_TASK OBJECTIVE_
There is material below. Print exactly the lines starting at the line with "Audit the blue" and ending at the line with "Picture 2: One", ends included, and no others.
===== EXERCISE INPUT =====
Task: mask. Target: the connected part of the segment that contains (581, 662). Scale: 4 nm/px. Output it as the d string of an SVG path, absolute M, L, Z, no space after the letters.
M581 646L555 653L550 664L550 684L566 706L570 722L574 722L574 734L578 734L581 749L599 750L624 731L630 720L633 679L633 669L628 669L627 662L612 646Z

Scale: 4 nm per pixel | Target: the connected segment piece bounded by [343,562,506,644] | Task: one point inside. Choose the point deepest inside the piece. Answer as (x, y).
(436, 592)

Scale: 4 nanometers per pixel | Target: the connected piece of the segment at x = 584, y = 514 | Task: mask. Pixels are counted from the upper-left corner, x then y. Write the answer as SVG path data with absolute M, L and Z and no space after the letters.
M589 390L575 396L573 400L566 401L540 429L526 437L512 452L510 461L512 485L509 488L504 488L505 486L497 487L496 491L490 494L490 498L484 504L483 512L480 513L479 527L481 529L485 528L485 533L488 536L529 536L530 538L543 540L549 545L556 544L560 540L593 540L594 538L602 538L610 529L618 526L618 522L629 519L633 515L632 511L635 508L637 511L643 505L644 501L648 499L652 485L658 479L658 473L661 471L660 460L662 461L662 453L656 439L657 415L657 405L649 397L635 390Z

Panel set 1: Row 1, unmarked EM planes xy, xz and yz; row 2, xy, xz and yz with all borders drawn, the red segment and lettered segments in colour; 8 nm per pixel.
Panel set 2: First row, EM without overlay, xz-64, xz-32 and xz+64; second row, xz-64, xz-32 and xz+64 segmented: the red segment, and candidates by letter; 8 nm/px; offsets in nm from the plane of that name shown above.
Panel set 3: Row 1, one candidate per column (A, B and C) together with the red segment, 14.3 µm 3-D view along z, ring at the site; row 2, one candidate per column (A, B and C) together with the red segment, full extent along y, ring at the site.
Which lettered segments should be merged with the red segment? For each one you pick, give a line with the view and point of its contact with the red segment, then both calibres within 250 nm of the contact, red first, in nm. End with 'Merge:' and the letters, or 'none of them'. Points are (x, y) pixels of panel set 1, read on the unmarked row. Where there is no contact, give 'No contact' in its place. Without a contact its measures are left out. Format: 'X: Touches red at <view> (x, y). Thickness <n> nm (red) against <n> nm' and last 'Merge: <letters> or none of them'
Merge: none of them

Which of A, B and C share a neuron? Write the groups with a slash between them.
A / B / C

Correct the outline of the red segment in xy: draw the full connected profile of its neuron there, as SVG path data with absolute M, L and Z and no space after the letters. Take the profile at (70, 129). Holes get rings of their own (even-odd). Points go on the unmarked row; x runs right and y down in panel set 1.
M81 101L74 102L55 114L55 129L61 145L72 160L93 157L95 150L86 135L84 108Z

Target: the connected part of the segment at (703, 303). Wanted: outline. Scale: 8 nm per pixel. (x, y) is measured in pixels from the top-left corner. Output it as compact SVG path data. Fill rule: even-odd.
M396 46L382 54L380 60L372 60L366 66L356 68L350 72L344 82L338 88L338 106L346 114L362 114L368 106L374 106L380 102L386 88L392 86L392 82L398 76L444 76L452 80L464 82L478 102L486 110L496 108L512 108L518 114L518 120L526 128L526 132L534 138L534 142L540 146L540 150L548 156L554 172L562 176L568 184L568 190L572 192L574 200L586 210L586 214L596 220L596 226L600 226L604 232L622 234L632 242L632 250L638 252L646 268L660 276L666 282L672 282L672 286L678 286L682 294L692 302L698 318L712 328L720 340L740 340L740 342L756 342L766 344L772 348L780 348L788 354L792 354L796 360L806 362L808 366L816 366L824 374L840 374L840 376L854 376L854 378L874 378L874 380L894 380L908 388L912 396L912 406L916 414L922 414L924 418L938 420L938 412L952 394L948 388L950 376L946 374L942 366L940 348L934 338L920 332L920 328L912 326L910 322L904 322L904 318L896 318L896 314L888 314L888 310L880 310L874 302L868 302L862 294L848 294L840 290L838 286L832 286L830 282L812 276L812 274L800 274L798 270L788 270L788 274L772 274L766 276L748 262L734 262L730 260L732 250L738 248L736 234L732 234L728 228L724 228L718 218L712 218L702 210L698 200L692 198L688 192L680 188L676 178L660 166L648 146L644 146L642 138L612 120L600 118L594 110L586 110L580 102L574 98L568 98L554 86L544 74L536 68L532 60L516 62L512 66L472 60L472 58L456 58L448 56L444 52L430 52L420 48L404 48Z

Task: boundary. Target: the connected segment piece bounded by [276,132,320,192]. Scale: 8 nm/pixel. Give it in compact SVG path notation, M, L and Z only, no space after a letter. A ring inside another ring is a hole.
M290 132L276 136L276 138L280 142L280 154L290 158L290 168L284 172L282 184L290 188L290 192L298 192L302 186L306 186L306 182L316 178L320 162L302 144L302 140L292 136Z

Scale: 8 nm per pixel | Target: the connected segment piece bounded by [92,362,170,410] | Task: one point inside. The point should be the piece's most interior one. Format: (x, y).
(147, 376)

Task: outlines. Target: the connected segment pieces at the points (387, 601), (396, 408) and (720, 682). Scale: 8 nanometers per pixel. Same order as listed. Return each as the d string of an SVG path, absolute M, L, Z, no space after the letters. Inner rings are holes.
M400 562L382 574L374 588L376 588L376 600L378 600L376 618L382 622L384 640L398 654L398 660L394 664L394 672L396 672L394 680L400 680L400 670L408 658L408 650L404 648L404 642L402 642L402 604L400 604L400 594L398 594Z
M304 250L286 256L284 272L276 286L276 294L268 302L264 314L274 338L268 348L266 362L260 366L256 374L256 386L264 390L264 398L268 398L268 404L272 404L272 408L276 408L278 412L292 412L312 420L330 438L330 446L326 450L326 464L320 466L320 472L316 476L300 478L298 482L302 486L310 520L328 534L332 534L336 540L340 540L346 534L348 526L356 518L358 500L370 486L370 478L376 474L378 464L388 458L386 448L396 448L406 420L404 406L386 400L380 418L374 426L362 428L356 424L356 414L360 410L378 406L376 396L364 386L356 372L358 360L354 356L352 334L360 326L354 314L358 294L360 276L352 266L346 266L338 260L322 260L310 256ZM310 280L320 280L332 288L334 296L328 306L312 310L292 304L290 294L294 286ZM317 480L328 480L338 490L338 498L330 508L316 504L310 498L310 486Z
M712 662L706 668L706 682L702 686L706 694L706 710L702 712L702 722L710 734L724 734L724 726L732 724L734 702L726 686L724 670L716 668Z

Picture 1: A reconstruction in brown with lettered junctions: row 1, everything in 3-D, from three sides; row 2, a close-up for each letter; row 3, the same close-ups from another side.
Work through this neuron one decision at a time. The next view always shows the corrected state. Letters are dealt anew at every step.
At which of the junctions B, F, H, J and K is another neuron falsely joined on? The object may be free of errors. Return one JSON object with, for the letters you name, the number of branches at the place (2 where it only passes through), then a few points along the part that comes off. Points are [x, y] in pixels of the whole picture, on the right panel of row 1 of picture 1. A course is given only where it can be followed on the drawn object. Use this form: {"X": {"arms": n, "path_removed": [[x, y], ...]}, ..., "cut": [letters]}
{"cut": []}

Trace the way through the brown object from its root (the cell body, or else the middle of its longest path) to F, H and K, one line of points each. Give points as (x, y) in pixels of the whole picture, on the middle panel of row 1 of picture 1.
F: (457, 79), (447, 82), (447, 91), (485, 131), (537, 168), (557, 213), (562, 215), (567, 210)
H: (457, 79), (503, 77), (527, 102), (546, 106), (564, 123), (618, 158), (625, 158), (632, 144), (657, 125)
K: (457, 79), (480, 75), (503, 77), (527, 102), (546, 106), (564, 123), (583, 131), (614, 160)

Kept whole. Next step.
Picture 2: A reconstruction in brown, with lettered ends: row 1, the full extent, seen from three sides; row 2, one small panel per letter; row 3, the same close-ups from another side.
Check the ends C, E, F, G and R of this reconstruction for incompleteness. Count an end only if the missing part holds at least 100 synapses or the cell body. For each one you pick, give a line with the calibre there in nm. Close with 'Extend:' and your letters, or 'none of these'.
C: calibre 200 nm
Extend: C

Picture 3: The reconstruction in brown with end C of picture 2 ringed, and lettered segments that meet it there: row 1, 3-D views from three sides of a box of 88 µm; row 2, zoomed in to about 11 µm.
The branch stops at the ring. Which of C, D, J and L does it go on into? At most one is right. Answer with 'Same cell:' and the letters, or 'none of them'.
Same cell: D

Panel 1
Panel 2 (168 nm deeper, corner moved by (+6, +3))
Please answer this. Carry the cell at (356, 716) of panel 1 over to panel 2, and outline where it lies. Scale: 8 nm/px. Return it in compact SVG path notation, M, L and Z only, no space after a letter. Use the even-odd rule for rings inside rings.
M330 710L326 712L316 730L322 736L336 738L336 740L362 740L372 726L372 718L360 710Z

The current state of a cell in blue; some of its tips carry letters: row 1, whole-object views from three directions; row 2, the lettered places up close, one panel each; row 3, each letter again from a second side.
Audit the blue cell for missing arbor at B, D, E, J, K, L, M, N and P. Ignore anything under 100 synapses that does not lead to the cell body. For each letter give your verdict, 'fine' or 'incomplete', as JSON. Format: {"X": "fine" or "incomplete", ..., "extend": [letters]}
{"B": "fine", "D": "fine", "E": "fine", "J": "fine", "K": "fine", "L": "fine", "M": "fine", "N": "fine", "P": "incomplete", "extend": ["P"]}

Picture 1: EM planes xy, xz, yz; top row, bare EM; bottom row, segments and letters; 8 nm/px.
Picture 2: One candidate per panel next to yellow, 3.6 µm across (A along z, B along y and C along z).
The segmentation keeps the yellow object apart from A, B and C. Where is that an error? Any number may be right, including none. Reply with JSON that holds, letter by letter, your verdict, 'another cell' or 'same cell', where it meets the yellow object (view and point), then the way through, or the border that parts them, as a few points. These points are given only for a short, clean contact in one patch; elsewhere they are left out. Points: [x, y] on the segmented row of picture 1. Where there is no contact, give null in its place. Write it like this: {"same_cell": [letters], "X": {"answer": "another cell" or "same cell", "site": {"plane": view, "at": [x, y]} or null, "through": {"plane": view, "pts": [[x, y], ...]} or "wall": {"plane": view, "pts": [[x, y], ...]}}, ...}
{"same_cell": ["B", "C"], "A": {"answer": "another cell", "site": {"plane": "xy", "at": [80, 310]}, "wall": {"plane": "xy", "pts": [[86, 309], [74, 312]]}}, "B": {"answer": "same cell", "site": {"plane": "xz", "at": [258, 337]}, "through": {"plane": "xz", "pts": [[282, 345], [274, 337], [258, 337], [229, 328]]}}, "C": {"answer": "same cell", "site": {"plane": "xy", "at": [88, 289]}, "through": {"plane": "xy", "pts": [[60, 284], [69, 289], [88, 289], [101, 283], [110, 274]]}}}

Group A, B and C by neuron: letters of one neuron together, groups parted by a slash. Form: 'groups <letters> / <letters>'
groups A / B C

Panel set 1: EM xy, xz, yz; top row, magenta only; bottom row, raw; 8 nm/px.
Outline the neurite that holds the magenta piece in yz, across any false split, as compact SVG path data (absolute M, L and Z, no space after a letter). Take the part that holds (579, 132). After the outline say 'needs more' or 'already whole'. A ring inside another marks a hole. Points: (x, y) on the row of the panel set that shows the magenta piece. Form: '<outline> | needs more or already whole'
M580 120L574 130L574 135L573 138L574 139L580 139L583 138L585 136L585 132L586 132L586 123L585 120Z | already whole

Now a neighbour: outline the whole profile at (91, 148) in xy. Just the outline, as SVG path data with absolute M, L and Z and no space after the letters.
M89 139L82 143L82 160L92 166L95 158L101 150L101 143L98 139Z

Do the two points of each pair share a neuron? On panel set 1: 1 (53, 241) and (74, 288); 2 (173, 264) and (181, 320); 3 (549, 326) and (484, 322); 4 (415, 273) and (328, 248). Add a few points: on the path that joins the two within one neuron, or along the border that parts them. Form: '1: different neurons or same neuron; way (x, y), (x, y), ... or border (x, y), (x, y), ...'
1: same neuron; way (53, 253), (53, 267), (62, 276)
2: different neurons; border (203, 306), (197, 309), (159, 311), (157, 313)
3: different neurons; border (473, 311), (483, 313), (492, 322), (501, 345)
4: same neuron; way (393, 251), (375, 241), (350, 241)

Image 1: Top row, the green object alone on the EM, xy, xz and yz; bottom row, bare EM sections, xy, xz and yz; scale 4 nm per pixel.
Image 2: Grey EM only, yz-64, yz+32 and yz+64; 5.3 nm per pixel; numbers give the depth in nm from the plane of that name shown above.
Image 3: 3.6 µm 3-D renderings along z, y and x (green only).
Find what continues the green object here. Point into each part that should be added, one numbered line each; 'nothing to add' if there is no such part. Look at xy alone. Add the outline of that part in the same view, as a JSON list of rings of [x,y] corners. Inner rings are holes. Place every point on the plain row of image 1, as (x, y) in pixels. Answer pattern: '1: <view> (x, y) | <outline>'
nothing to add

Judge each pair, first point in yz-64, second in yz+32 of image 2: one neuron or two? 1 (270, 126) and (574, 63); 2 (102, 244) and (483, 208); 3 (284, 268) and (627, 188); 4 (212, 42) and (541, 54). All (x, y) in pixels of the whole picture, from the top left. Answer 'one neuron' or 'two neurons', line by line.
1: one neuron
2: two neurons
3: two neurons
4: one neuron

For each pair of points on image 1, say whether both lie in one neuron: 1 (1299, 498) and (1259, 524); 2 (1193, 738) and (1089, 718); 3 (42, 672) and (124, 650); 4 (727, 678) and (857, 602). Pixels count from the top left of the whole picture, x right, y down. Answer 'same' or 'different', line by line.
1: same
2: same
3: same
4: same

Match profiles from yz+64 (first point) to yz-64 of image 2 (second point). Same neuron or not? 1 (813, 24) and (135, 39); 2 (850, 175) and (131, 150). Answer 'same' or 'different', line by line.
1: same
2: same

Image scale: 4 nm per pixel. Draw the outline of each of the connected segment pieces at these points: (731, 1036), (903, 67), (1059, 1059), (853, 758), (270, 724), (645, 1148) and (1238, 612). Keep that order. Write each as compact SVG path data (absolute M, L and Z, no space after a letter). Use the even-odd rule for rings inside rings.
=====
_TASK ANSWER_
Audit the blue cell for missing arbor at B, D, E, J, K, L, M, N and P. Ignore anything under 100 synapses that does not lead to the cell body. For each letter give your verdict, 'fine' or 'incomplete', as JSON. Format: {"X": "fine" or "incomplete", ..., "extend": [letters]}
{"B": "fine", "D": "fine", "E": "fine", "J": "fine", "K": "fine", "L": "fine", "M": "fine", "N": "fine", "P": "incomplete", "extend": ["P"]}

Picture 1: EM planes xy, xz, yz; top row, bare EM; bottom row, segments and letters; 8 nm/px.
Picture 2: One candidate per panel next to yellow, 3.6 µm across (A along z, B along y and C along z).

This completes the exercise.